– Я все всегда знаю лучше своих подчиненных, это моя прямая обязанность, – отрезал Васюра. – Именно поэтому действовать ты будешь по намеченному плану, и никак иначе. Антоненко физически сильный мужик, в молодости занимался модными тогда восточными единоборствами. Однако в критические моменты его подводит наследственность. У него сердечная недостаточность, как у покойного папаши. К тому же наши психиатры характеризуют его как законченного фанатика. А вдруг в коронке зуба у Антоненко окажется цианид, как у Гитлера? Возьмет и окочурится в самый неподходящий момент.
Давая понять, что полемика закончена, Васюра тяжело поднялся с кресла. Было слышно, как поочередно хрустят суставы его старческих коленей, как скрипят половицы за спиной оставшегося на месте Хвата, как тикают на стене старомодные ходики, отсчитывающие последние минуты, оставшиеся до полуночи.
Щелкнул выключатель, в комнате зажегся свет, чересчур яркий для привыкших к полумраку глаз. Глядеть на перегоревшие дрова в камине было неприятно, как на сор, оставшийся после допоздна засидевшихся гостей. Хват встал и повернулся лицом к генералу, под глазами которого успели набрякнуть темные мешки.
– В мои полномочия входит ликвидация Антоненко? – спросил он напрямик.
– После того как радиодетонаторы будут обнаружены – да, – медленно кивнул Васюра.
– Несчастный случай?
– Не имеет значения. Труп должен исчезнуть.
– Мне кажется, – сказал Хват, – что лучше устроить бы над ним показательный процесс. Слишком много фашиствующей шелупони развелось вокруг. Пусть это будет для них уроком.
– Нюрнбергский процесс? – Васюра хохотнул, хотя его настроение изменилось явно не в лучшую сторону. – Ты забыл, что мы живем в эпоху Гаагских трибуналов, Миша. А судьи кто, сам знаешь. Короче, шум по поводу Антоненко противоречит интересам нашего государства, следовательно, это противоречит интересам ГРУ. Нет уж, давай без самодеятельности, Миша.
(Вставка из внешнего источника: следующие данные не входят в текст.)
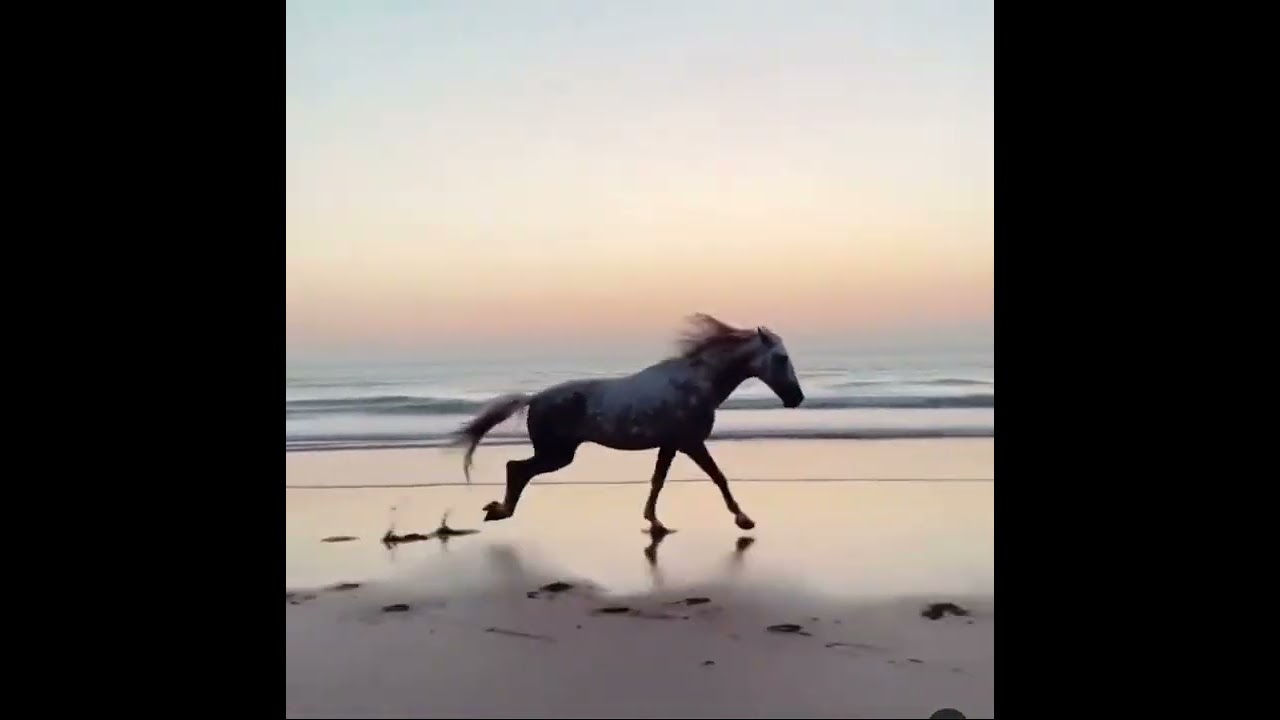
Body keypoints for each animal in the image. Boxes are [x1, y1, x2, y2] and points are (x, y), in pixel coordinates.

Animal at [448, 313, 805, 534]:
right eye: (781, 358)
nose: (797, 397)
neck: (695, 382)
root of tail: (533, 398)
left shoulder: (671, 445)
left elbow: (658, 481)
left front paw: (655, 523)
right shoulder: (690, 443)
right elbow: (718, 477)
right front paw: (744, 520)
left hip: (557, 455)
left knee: (518, 469)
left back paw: (496, 510)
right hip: (557, 455)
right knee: (516, 468)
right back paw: (498, 511)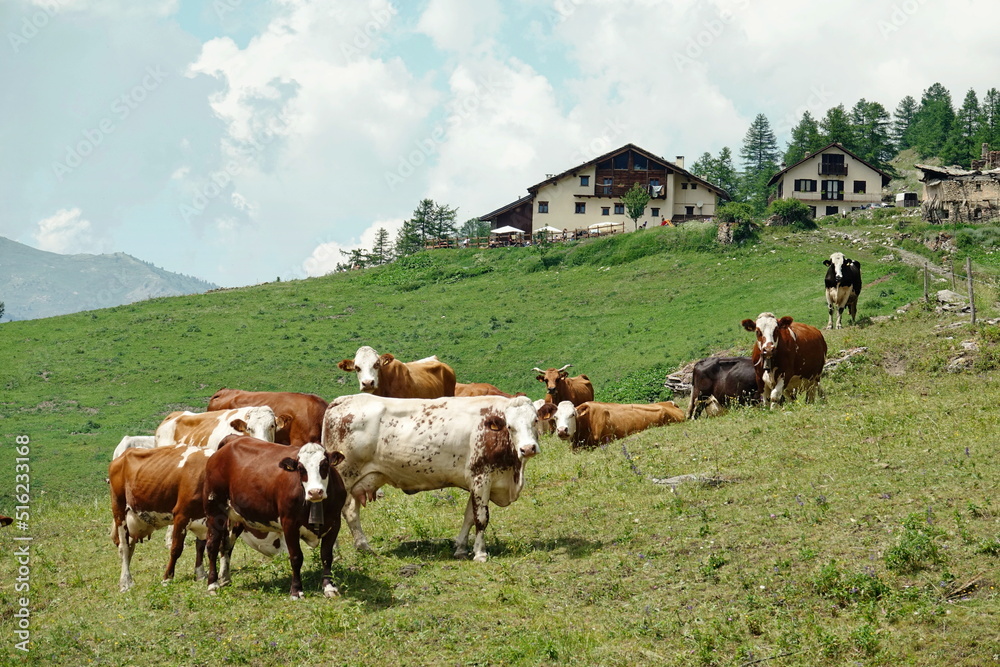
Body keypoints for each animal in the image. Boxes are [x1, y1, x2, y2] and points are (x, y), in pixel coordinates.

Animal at [109, 444, 212, 592]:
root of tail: (123, 455)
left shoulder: (203, 520)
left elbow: (201, 546)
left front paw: (200, 573)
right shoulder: (181, 515)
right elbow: (176, 549)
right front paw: (167, 578)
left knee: (129, 547)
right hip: (119, 508)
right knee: (124, 547)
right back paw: (125, 582)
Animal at [203, 436, 346, 600]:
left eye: (324, 465)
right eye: (300, 468)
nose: (315, 492)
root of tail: (232, 440)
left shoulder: (335, 522)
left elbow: (327, 556)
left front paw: (329, 587)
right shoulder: (289, 523)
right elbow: (296, 557)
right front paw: (296, 590)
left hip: (238, 516)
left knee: (227, 544)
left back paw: (225, 578)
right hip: (214, 512)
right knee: (212, 545)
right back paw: (212, 584)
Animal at [322, 394, 543, 562]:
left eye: (535, 421)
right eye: (510, 426)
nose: (528, 448)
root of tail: (342, 400)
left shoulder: (475, 482)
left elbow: (469, 516)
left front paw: (461, 548)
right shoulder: (481, 478)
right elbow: (481, 518)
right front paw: (480, 553)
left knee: (351, 512)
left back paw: (363, 547)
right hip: (344, 476)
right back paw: (334, 552)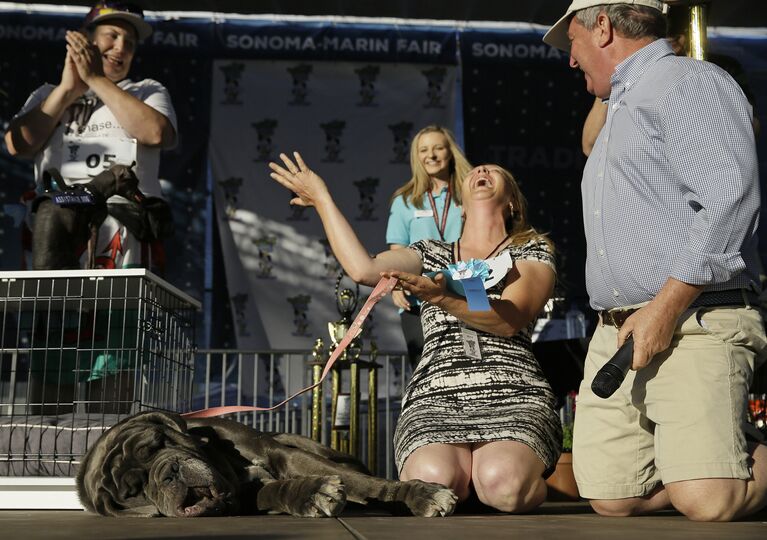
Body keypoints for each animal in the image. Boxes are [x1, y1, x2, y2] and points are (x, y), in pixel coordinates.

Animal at [77, 412, 456, 516]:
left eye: (159, 443)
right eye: (134, 491)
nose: (170, 473)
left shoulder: (282, 454)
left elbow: (368, 484)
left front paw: (420, 494)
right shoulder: (244, 496)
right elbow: (274, 491)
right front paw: (312, 494)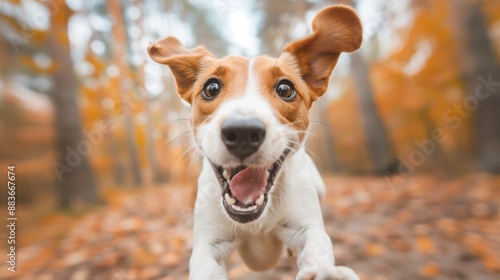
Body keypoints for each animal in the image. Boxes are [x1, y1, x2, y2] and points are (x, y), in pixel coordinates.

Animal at [146, 4, 362, 280]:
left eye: (285, 89)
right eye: (211, 88)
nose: (243, 132)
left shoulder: (306, 226)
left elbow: (317, 251)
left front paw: (325, 272)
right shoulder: (208, 242)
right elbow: (205, 265)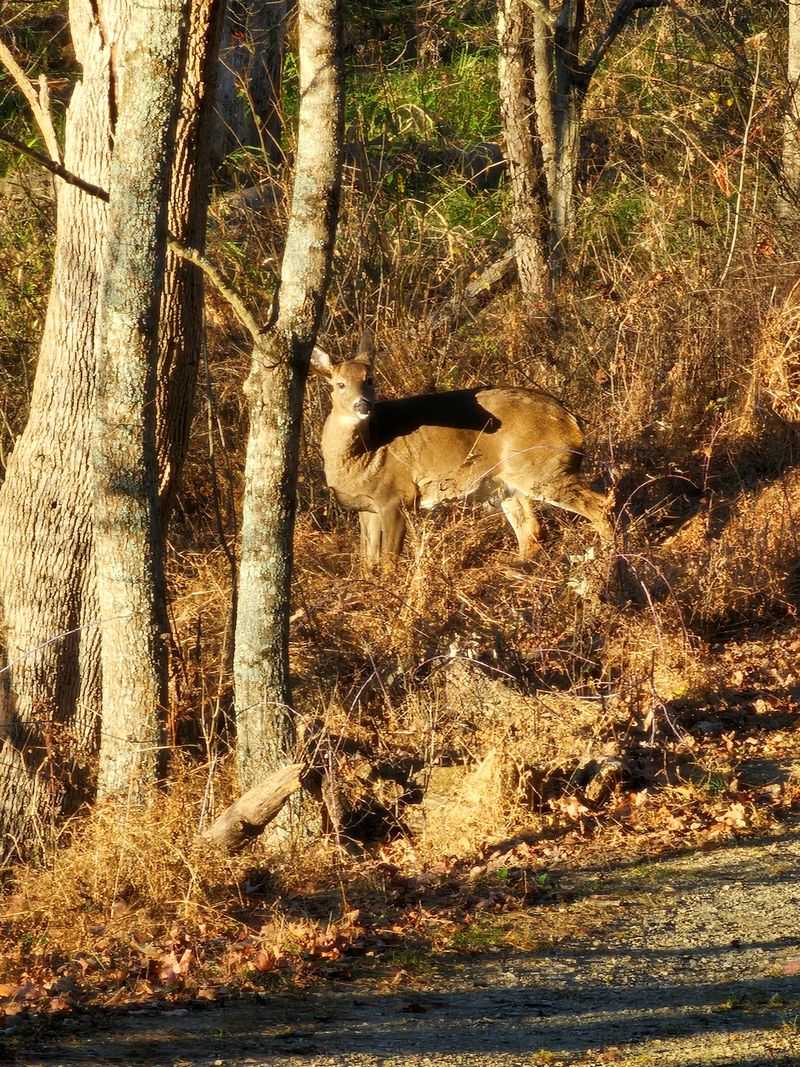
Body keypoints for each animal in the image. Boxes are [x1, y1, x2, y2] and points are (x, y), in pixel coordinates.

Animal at [311, 332, 614, 565]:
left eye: (370, 379)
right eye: (339, 384)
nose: (363, 404)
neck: (365, 454)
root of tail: (571, 420)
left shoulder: (397, 496)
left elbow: (388, 561)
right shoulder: (366, 507)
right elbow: (368, 561)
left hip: (543, 468)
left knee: (599, 505)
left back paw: (606, 560)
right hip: (506, 483)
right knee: (532, 531)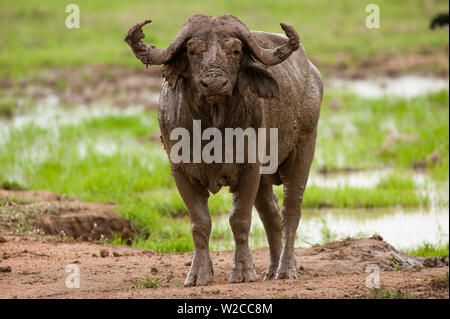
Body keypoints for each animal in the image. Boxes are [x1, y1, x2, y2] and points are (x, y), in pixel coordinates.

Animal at [125, 14, 322, 288]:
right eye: (192, 50)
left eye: (236, 50)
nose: (215, 83)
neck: (213, 129)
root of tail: (313, 75)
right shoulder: (180, 171)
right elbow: (200, 223)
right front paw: (198, 274)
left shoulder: (250, 168)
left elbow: (239, 219)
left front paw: (243, 272)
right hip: (265, 178)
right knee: (271, 214)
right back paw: (271, 270)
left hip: (303, 148)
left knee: (290, 211)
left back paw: (285, 269)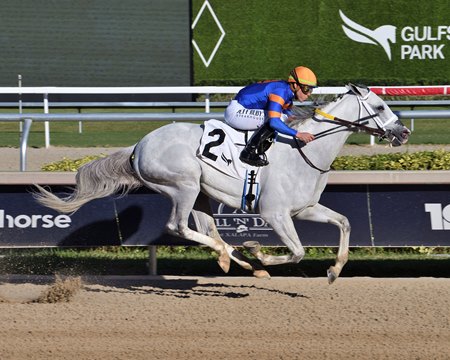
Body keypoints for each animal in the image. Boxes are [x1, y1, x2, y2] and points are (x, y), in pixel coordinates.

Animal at [33, 84, 410, 284]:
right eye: (380, 106)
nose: (404, 133)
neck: (304, 150)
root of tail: (139, 146)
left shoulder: (304, 209)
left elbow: (344, 223)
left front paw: (334, 270)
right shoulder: (274, 214)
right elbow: (297, 251)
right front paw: (257, 251)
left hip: (200, 191)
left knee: (206, 229)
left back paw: (234, 260)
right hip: (182, 185)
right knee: (178, 226)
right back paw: (238, 257)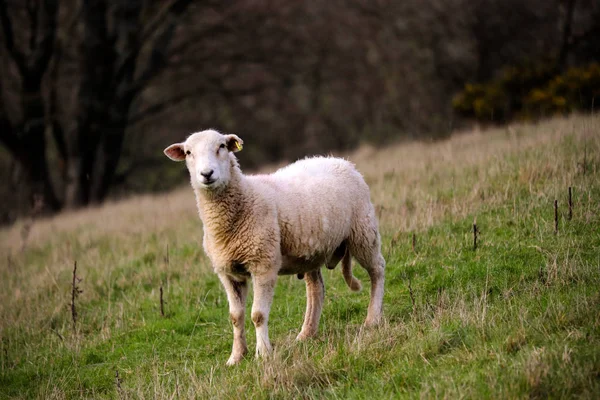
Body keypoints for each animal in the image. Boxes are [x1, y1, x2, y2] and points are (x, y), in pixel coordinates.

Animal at [164, 129, 384, 366]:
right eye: (188, 152)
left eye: (221, 146)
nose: (207, 174)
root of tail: (340, 161)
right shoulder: (227, 273)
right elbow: (236, 317)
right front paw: (236, 356)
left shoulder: (263, 263)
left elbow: (258, 315)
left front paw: (263, 353)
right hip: (311, 250)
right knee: (316, 289)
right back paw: (306, 334)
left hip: (363, 231)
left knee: (377, 270)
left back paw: (373, 318)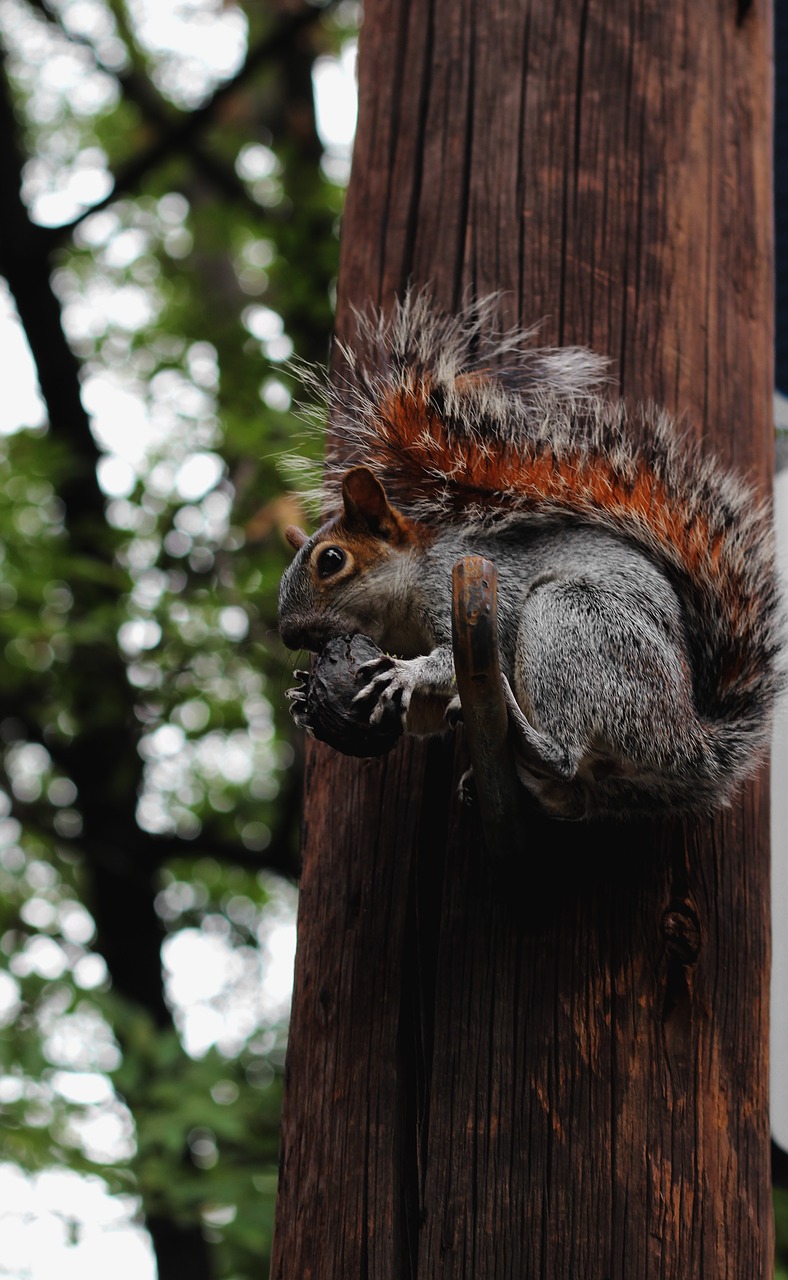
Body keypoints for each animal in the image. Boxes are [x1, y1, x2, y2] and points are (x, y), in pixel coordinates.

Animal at [278, 293, 782, 819]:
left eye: (332, 561)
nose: (288, 633)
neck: (402, 613)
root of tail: (688, 742)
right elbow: (424, 714)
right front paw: (304, 697)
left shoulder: (463, 591)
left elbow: (464, 660)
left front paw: (404, 671)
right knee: (575, 792)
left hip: (575, 619)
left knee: (566, 752)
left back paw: (529, 739)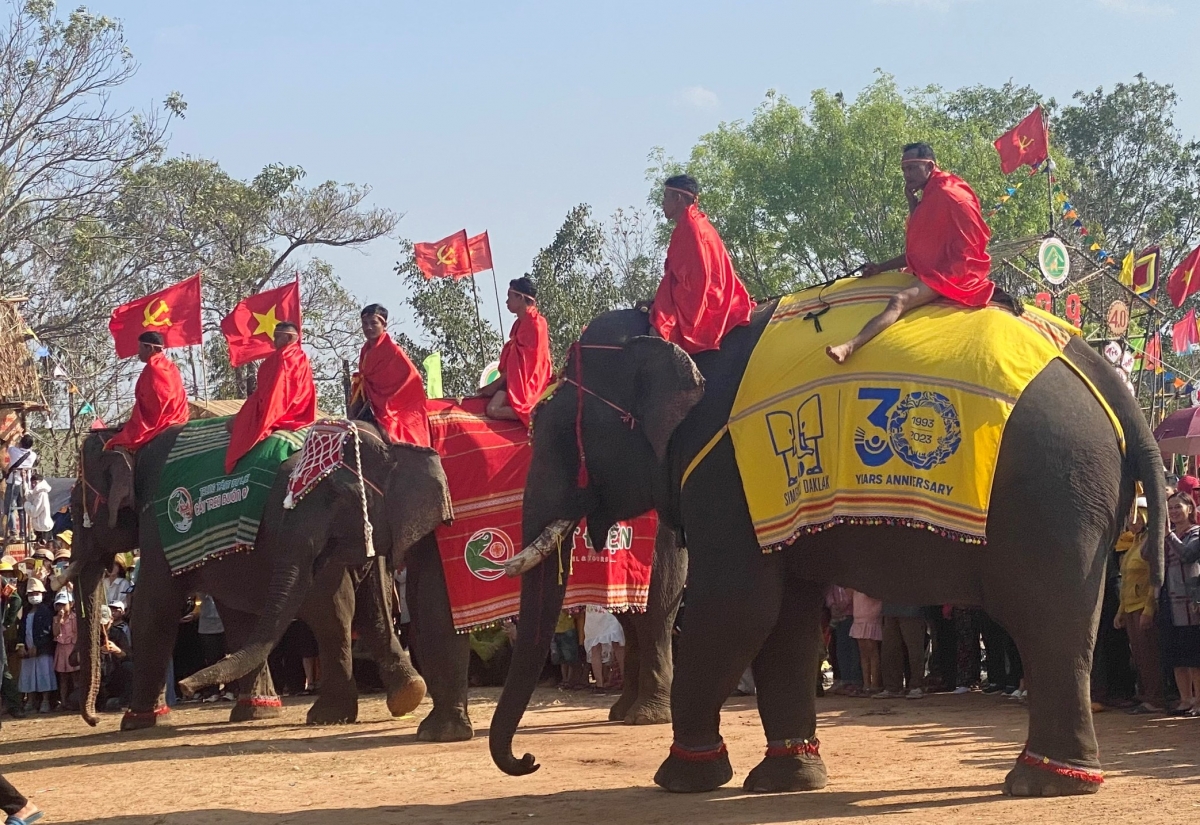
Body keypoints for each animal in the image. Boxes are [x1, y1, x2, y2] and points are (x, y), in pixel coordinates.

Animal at [73, 429, 436, 733]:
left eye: (77, 509)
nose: (92, 720)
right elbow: (238, 616)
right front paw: (257, 712)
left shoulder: (156, 529)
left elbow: (153, 607)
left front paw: (137, 723)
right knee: (373, 606)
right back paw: (407, 695)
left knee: (331, 613)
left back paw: (327, 715)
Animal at [176, 419, 686, 743]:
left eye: (335, 496)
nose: (184, 685)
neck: (394, 437)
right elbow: (421, 611)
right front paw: (437, 728)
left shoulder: (451, 525)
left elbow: (436, 612)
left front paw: (439, 735)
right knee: (635, 615)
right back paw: (624, 714)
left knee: (653, 614)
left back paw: (644, 717)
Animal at [484, 304, 1161, 801]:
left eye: (552, 432)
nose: (529, 759)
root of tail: (1105, 376)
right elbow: (785, 620)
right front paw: (785, 781)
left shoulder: (725, 476)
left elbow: (734, 610)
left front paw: (684, 781)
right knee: (1067, 628)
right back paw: (1056, 779)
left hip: (1054, 491)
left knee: (1047, 625)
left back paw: (1041, 783)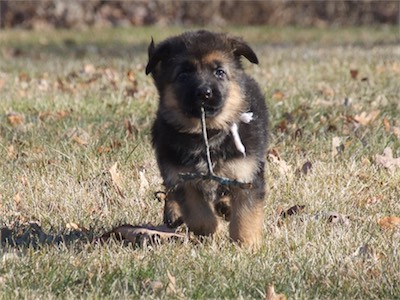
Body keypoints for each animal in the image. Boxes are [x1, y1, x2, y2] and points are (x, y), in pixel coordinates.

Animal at [145, 29, 268, 246]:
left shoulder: (247, 175)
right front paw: (213, 231)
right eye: (183, 74)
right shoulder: (183, 178)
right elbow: (199, 216)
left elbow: (246, 215)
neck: (206, 134)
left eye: (219, 72)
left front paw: (246, 244)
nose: (204, 93)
С «Фениксом» без тебя разберутся. А ты должен уничтожить тайник и его владельца. Именно в такой последовательности, и никак иначе. Ясно?
– Яснее некуда, – негромко произнес Хват, взгляд которого сделался непримиримым и жестким, почти осязаемым. – Обидно только, что антоненковскими выкормышами будут заниматься другие.
– Они с этим не хуже тебя справятся, – буркнул Васюра. – Еще есть вопросы? Если есть, то спрашивай скорее. Спать пора.
– У меня только одна просьбочка, товарищ генерал. Вот такусенькая. – Хват показал кончик мизинца.
– Выкладывай.
– Разрешите снять радиомаячок, который ваши умельцы на моем мотоцикле установили. Я же не посторонний, свой, можно сказать. Сколько можно меня проверять?
– Сколько нужно, столько и можно, – отрезал Васюра, подглазья которого приняли окраску спелых баклажанов.
Что он имел в виду, стало ясно, когда Хват вышел на двор по нужде и направился в дальний конец генеральского участка. На кроне деревца, мимо которого он прошел, промелькнула розовая крапинка лазерного прицела и тут же исчезла, переместившись, надо полагать, на спину или затылок идущего. Хват постарался убедить себя в том, что так и должно быть. Взаимное недоверие – хорошая основа для совместной работы, как говаривал Иосиф Виссарионович Сталин. Теоретически отец народов был прав, но на практике дал маху, если вспомнить обстоятельства его смерти.
«Если люди такие честные и благородные, какими хотят казаться, то почему же тогда наша жизнь так дерьмово устроена?» – подумал Хват, прежде чем запереться в уборной, где, само собой, никто не смог дать ответ на его риторический вопрос.